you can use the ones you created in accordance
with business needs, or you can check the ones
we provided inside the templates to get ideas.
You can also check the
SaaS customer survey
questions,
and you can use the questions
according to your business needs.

= = = = =

What needs to be done:
In the records above, find the lines holding "questions". Copy each one.

Answer to this problem:
questions,
and you can use the questions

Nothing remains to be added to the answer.